Motif Bio plc is a clinical-stage biopharmaceutical company focused on developing novel antibiotics for hospitalised patients and designed to be effective against serious and life-threatening infections caused by multi-drug resistant Gram-positive bacteria, including MRSA. The Company’s lead product candidate is iclaprim. Following positive results from two Phase 3 trials (REVIVE-1 and REVIVE-2), a New Drug Application (NDA) has been submitted to the U.S. Food & Drug Administration (FDA) for the treatment of acute bacterial skin and skin structure infections (ABSSSI). More than 3.6 million patients with ABSSSI are hospitalised annually in the U.S. It is estimated that up to 26% of hospitalized ABSSSI patients have renal impairment.

The Company also plans to develop iclaprim for hospital acquired bacterial pneumonia (HABP), including ventilator associated bacterial pneumonia (VABP), as there is a high unmet need for new therapies in this indication. A Phase 2 trial in patients with HABP has been successfully completed and a Phase 3 trial is being planned. Additionally, iclaprim has been granted orphan drug designation by the FDA for the treatment of Staphylococcus aureus lung infections in patients with cystic fibrosis and is in preclinical development for this indication.

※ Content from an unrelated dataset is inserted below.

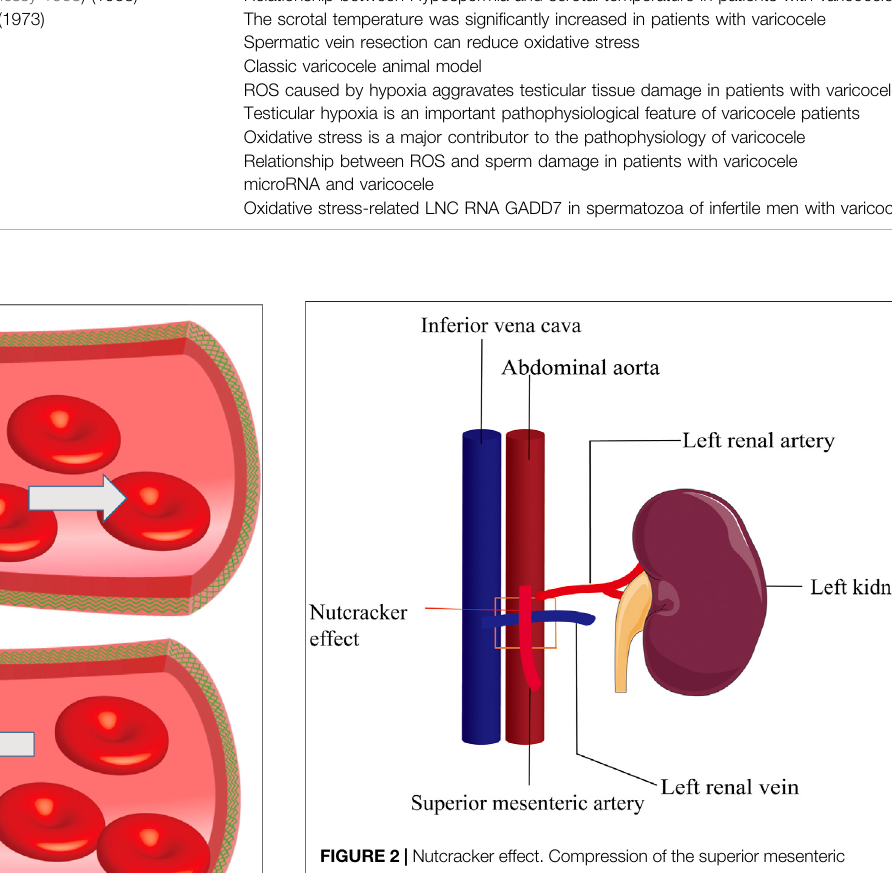
FIGURE 2 | Nutcracker effect. Compression of the superior mesenteric arteryontheleft renalveinleadstoelevated renalveinpressureandspermatic vein return disturbance. The square area represents the superior mesenteric artery pressing against the renal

Iclaprim has received Qualified Infectious Disease Product (QIDP) designation from the FDA together with Fast Track status. If approved as a New Chemical Entity, iclaprim will be eligible for 10 years of market exclusivity in the U.S. from the date of first approval, under the Generating Antibiotic Incentives Now Act (the GAIN Act). In Europe, 10 years of market exclusivity is anticipated.